- [PASSAGE]

Monday, June 29, 2009

Happiness is not only free, it can save you money

We all know how we can save a few extra dollars if we really want to do so.

There's no shortage of money-saving tips around, including simply from what we can pick up by talking with our neighbours, family and friends and work colleagues.

For example, we know that it makes sense to buy groceries in bulk, and fresh produce when it is in season. It's cheap (not to mention better for the planet) to grow some of your own food and cook at home from scratch (I took the picture above of our lemon tree today, and that heavy, glowing lemon is destined for a pudding soon!). It's also a good idea to hunt around for the best deals on phone and internet, electricity etc. as well as selling stuff you don't use or want in a garage sale or online.
Buying season tickets with friends or family for access to attractions, entertainment venues and sports games is good value for money - my list goes on and on!

But there's one interesting thing I've noticed about my own spending habits. Emergencies aside, such as the fridge dying suddenly, or the car needing an unanticipated major service, my husband and I tend to spend more money when we are stressed or unhappy.

- [Stored dataset items]
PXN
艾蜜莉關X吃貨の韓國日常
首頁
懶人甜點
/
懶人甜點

...

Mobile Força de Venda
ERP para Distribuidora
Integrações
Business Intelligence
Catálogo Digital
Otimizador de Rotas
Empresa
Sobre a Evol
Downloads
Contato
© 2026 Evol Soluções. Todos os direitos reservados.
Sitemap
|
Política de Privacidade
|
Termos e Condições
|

- [WORK REQUIRED] Extend the blog post on happiness and saving money, picking up right after its last sentence.

- [EXERCISE OUTPUT]
We consume more takeaway food when we're feeling too blah to organise ourselves to cook, and more beer and wine, and we visit cafes to buy more coffee and more cake. A little more chocolate and brie will sneak its way into the grocery shopping trolley than usual. And we're more likely to buy books or cds (the husband), earrings or makeup or visit the hairdresser's (me) in an effort to cheer ourselves up or out of a feeling that we deserve it because of recent bad breaks.

Disorganisation and stress go hand-in-hand in our home, and so we start to get late fines and other penalties because bills have been misplaced and library books go missing. I feel less optimistic about canvasing for freelance work, which results in an overall lower income at the end of the year.

Looking longer term, stress, which I'm thinking of here as a physical manifestation of unhappiness, impacts our wellbeing over weeks and months. So, if we were to remain unhappy we could expect to have more doctor's bills to pay and medicines to buy because we're more suseptible to colds and flu, aches and pains.

Even longer term than that, stress is linked to heart disease and other illnesses which means more expenses.

What do you think? Is it possible that getting happy will help you cut expenses?

If so, then what? Does having more money make you even more happy?

What is happiness anyway and how do you 'get it'?

I hope to explore happiness and money further with you in future posts.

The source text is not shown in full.